Conclusions and outlook

It was demonstrated that FLCS is an elegant extension of conventional FCS. The method can be regarded as an advanced form of time-gated FCS [10]. However, FLCS goes far beyond that, because it uses all the detected photons and separates the ACFs of different signal components quantitatively. Furthermore, the method represents a versatile quasi-multichannel detection scheme. In this sense, FLCS is a lifetime analogy of a multicolor FCS measurement, with several advantages.

Owing to the separation principle based on TCSPC decay behavior, distinct ACFs of two emitters can be obtained even if they have completely overlapping fluorescence spectra. For example, an ensemble of identical fluorophores localized in two different environments can display a double exponential decay. If a single lifetime can be associated with a certain environment, it is possible to quantitatively separate the two ACFs, or to cross-correlate the two lifetime components [11].

Even more contributions can be resolved provided that their decay patterns are sufficiently different. Looking at a real TCSPC histogram, the flat decay background and the sharp scattered light contribution are easily recognized. This makes an automatic suppression of these artifacts feasible, provided that there are no unresolved fast or exceedingly slow fluorescence decay components. In general, the functional form of the decay (single or multiple exponential, non-exponential) is irrelevant. Similarly, no assumptions are made on the form of the resulting ACFs. One can continue the analysis with the usual fitting of standard FCS models.

Unlike conventional FCS, concentrations of two compounds with very similar or even equal diffusion times can be monitored simultaneously. Once the intensity contributions are separated, cross-correlation is also straightforward [1, 2]. Note that the photon signal containing these contributions is recorded by a single detector. Hence the separately calculated ACFs correspond to the same detection volume, which can be interpreted as two (or more) perfectly overlapping excitation/detection volumes. This is very difficult to achieve in multicolor FCS experiments.
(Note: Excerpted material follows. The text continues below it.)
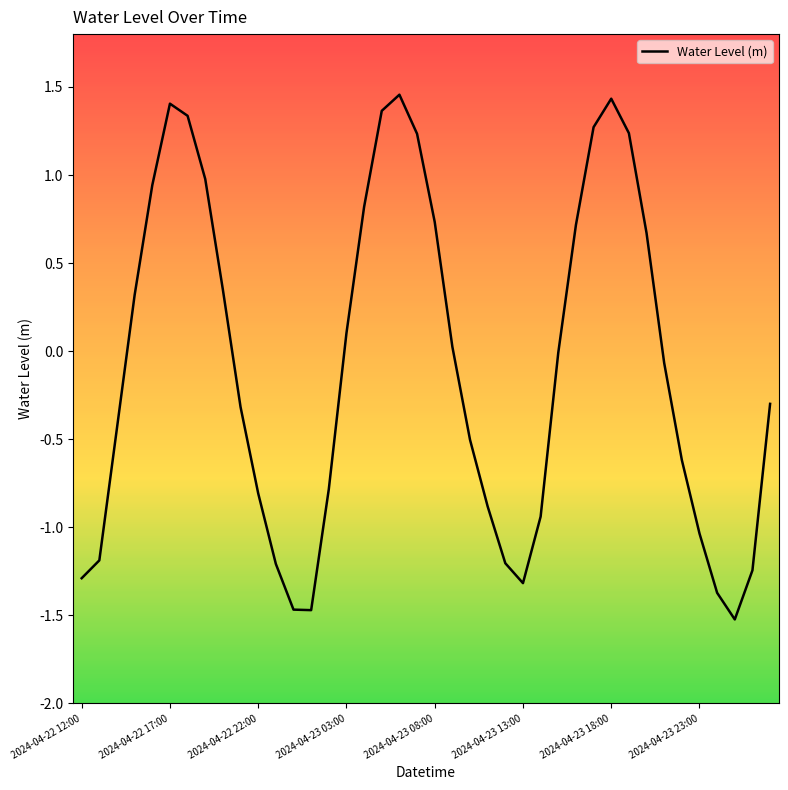

What is the difference between the maximum and minimum values?

3.0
Finally, FLCS is easy to implement. It is not necessary to change the optical hardware of a standard FCS setup, because it contains almost all the required components. Affordable diode lasers are well suited for pulsed excitation. Of course, other excitation system generating picosecond pulses, based e.g. on a mode-locked laser, can be used as well. There are also several commercially available solutions for the second key component, the simultaneous measurement of the photon arrival time on two different time scales.